対象テキスト:
良かったことは、プロダクト開発に対する価値観が変わったことですね。「正しいものを正しくつくる」をミッションに問いを持ってプロダクト作りに向きあう、仮説検証アジャイル開発という仮説のもとに作り、検証を小さいサイクルで回して正しくないモノを作らない、という価値観に変わったことです。
プロダクトづくりでは全体を見る必要があります。顧客がどう考えているかだけでなく、その先のユーザーがどう考えているか、そもそもプロダクトづくりのアイディアが仮説で、これから作るものが実際にうまく使われるか分からないわけですよね。そこで仮説を立てて、その仮説を検証するためにものを作る、っていう感覚に変わりました。
--参加する前と比較するとどうでしょうか?
参加する以前は、漠然と「ある問題を解決をするためにものを作る」というとらえ方だったんですが、それが仮説のもとにものを作るという発想、価値観になりました。仮説がある、イコール、検証してそれが使われるか、どう使われているか、というとことの見極めが必要で、その後に振り返って「これはよかった」「これはダメだった」「じゃあどうする」みたいなサイクルを回すのがものづくりだ、というのをギルドワークスに入って知ったのは大きいですね。前職ではそこが自分の責任だという感覚もなかったので、誰かが担っていて誰かが解決してくれる、とどこかで思っていたかもしれません。
--責任範囲が広がったことにマイナスの感覚はありませんでしたか?
マイナスはないです。そこに責任が伴うというより、関心事が増えた、関心がない状態ではダメで、自分が気を配らないと、と気づいたという感じですね。ものづくりの視野が広がって、面白さは増えたかも知れないですね。
--どうして視野が広がっていったのですか?
視野というか関心事を広げていくというのは、パッとできたわけではありません。10年以上ソフトウエアエンジニアというロール(役割)に縛られて、自分で自分の見る範囲を狭めてやってきてたのですから、言われて「必要だな」と思っても、そんなかんたんに転換することはなかなかできなかった、というか難しかったですね。

提供データ:

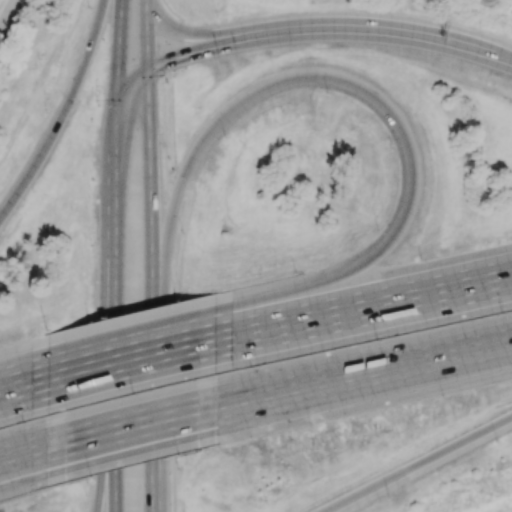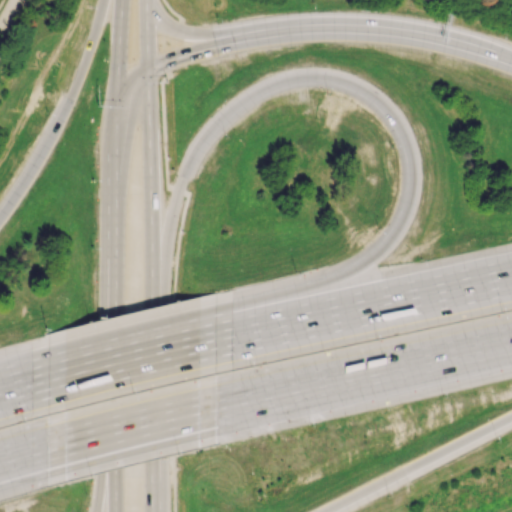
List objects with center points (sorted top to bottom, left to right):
street lamp: (89, 6)
street lamp: (405, 8)
road: (8, 15)
street lamp: (216, 16)
road: (145, 33)
road: (393, 33)
street lamp: (503, 34)
road: (202, 36)
road: (118, 45)
road: (208, 47)
traffic signals: (173, 58)
traffic signals: (118, 62)
road: (307, 76)
road: (130, 78)
street lamp: (167, 82)
road: (161, 88)
street lamp: (326, 93)
traffic signals: (148, 102)
street lamp: (96, 105)
street lamp: (47, 111)
road: (62, 113)
street lamp: (225, 136)
street lamp: (390, 146)
street lamp: (170, 157)
road: (115, 174)
street lamp: (92, 179)
road: (150, 183)
street lamp: (377, 228)
street lamp: (184, 232)
road: (178, 240)
street lamp: (91, 246)
street lamp: (420, 258)
street lamp: (294, 271)
road: (115, 287)
road: (276, 294)
street lamp: (177, 301)
road: (151, 304)
road: (363, 308)
street lamp: (500, 312)
street lamp: (91, 323)
road: (131, 333)
street lamp: (376, 339)
road: (130, 359)
road: (23, 365)
street lamp: (250, 365)
road: (363, 372)
road: (173, 377)
road: (151, 383)
road: (23, 385)
road: (363, 389)
street lamp: (132, 391)
road: (115, 392)
street lamp: (441, 397)
street lamp: (22, 421)
road: (131, 423)
street lamp: (309, 426)
street lamp: (496, 441)
road: (131, 450)
road: (24, 451)
street lamp: (177, 453)
road: (417, 464)
street lamp: (179, 467)
road: (151, 469)
street lamp: (89, 474)
road: (24, 480)
road: (174, 483)
road: (105, 489)
road: (115, 490)
street lamp: (84, 494)
road: (151, 495)
street lamp: (386, 496)
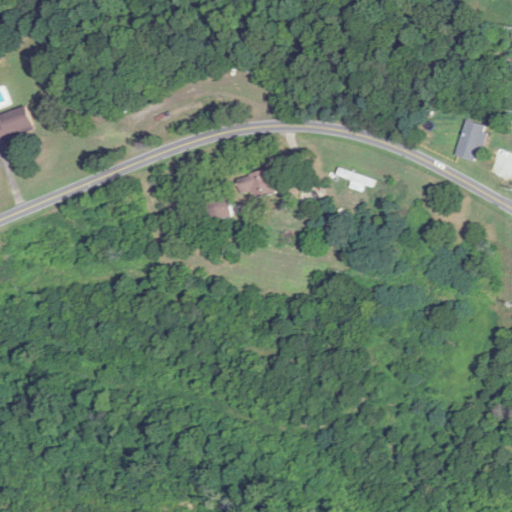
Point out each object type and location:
building: (16, 124)
road: (256, 126)
building: (474, 141)
building: (360, 181)
building: (262, 185)
building: (220, 209)
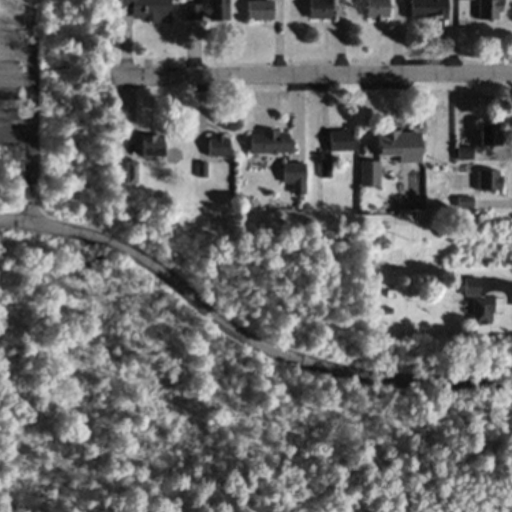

課題一覧:
A: プロダクト開発の価値観をめぐるインタビューから、「--参加する前と比較するとどうでしょうか?」から「--どうして視野が広がっていったのですか?」までの部分をそのまま書き写してください。
B: プロダクト開発の価値観をめぐるインタビューで、話し手はソフトウエアエンジニアというロールに何年以上縛られてきたと述べていますか。
C: プロダクト開発の価値観をめぐるインタビューを、最後の文の後から引き継いで書き進めてください。

各課題の解答:
A:
--参加する前と比較するとどうでしょうか?
参加する以前は、漠然と「ある問題を解決をするためにものを作る」というとらえ方だったんですが、それが仮説のもとにものを作るという発想、価値観になりました。仮説がある、イコール、検証してそれが使われるか、どう使われているか、というとことの見極めが必要で、その後に振り返って「これはよかった」「これはダメだった」「じゃあどうする」みたいなサイクルを回すのがものづくりだ、というのをギルドワークスに入って知ったのは大きいですね。前職ではそこが自分の責任だという感覚もなかったので、誰かが担っていて誰かが解決してくれる、とどこかで思っていたかもしれません。
--責任範囲が広がったことにマイナスの感覚はありませんでしたか?
マイナスはないです。そこに責任が伴うというより、関心事が増えた、関心がない状態ではダメで、自分が気を配らないと、と気づいたという感じですね。ものづくりの視野が広がって、面白さは増えたかも知れないですね。
--どうして視野が広がっていったのですか?

B: 10年以上です。

C:
GuildHubというサービス自体が、仮説キャンバスを作って、その上で仮説を立てて、それをみんなで検証していくなかで、プロダクトづくりに係わる人全員にそういう価値観を持つようにうながす製品なんですね。それを他のメンバーと一緒に作っていくなかで、市谷さんの本を読んだり、それぞれの立ち振る舞いを見て、徐々にそういう価値観が徐々にしみこんできた感じです。「なんでこれが必要なんだろう」という問いを持って、自分自身で体験していって、だんだん理解して変化していきましたね。
--姿勢が変わることで、仕事の質も変わりましたか?
自分のロールに閉じていた頃だったら、たぶん問題が自分の領域に侵害してこない限り動けなかっただろうと思いますが、今はソフトウェアエンジニアというロールで開発をしている場合でも、関心事が広がっている状態なので、物事に気づきやすいというか、関係する人の感じている課題に早く気づいて先回りする、みたいなことをしやすくなったかなと思います。自分の領域以外のところに課題があったら、自分の専門性を持ってそこをあらかじめ押さえにいける、みたいなことが自然とできるようになったという気はします。
自分の生活のリズムを仕事に組み込む
--ギルドワークスに参加して、予想外だったことはありますか?
全員フルリモートなので、組織というより個が自立して動く組織だという印象を受けました。
--Takahashiさんは、何時から何時ごろに働いているのですか?
仕事をするのは平日のだいたい9:00~16:00と20:00~23:00ごろ。子どもがまだ小さいので、夕方から夜の時間は家族の時間にあてています。
--フルリモートのメリットとデメリットはどのように感じていますか?
メリットは、時間に融通がきくので子育てと仕事の両立がしやすいことですね。移動時間がないので、自分の生活のリズムを仕事に組み込むことができる、と同時に、必要があれば仕事に集中できます。
デメリットはあまりないんですが、言語化できていない課題を解決するのに時間がかかる、というところです。例えば、オフィスで近くに座っていたら、問題があったらすぐ議論をしたりホワイトボードに図示したりして、短時間で意志疎通ができると思うんですが、リモートの場合は時間をあわせる手間がかかったり、ホワイトボードがあるわけではないので、見える化が難しかったり、意志疎通の難しさはありますね。
ただこのコロナの時期は、みんながリモートなので時間の同期が取りやすいというのはありました。あと、リモートでもホワイトボードに変わるような、リアルタイムで図示しながらコミュニケーションできるmiroとか、Jamboardなどのツールを使うことで、けっこう解決できている部分はあるかなと思います。
--リモートで仕事をする上で気をつけていることは?
slackとZoomでミーティングをするというのが多いので、自分の考えを言語化すること、それと同時に人のアウトプットを丁寧に、早い段階で読み取るということです。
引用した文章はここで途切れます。